# Circular Lighting



## TopherGrey (Oct 2, 2008)

I was in the dealer the other day and noticed that some of the cars sat under circular lighting.
It was a ring that was suspended from the ceiling and had directional lights that could be placed anywhere. Like those tracks that you can twist and re-locate the lights anywhere. Just bit smaller than a standard 2-car garage.
Where can I get something like this?


----------



## Jeff (Oct 2, 2008)

Why would ya.  Just install lighting above the areas where you work, including the workbench.


----------



## Bushytails (Oct 3, 2008)

Track lights can be found in all shapes, including rings...

--Bushytails


----------



## speedy petey (Oct 18, 2008)

Unless you have a showroom or art gallery I also ask why???
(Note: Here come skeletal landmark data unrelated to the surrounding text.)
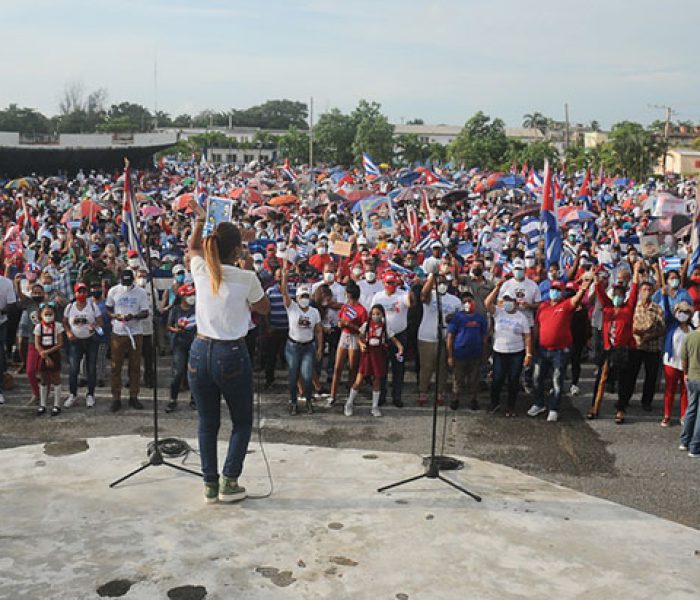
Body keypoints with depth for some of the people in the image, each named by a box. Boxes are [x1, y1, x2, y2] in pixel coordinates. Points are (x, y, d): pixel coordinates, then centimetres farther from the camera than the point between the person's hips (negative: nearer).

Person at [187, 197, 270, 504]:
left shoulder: (201, 271, -2)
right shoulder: (246, 278, -12)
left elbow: (193, 247, 23)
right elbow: (264, 308, 7)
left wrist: (200, 220, 23)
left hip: (200, 352, 4)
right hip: (231, 355, -3)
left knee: (207, 423, 15)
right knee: (242, 422, 15)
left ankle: (210, 484, 20)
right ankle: (229, 482, 9)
 General light is best. Task lighting is fine for a specific purpose.


----------



## Slawth (Oct 29, 2008)

Also, in all likelyhood those were fancy schmancy low voltage lighting.  Expensive and not the best fit for a garage- unless you serve latte's out of your garage.


----------



## threadfather (Nov 7, 2008)

I thought you were referring to cold cathode ring lights (the kind on fancy computer case mod fans)... those are awesome if you could get a giant one...


----------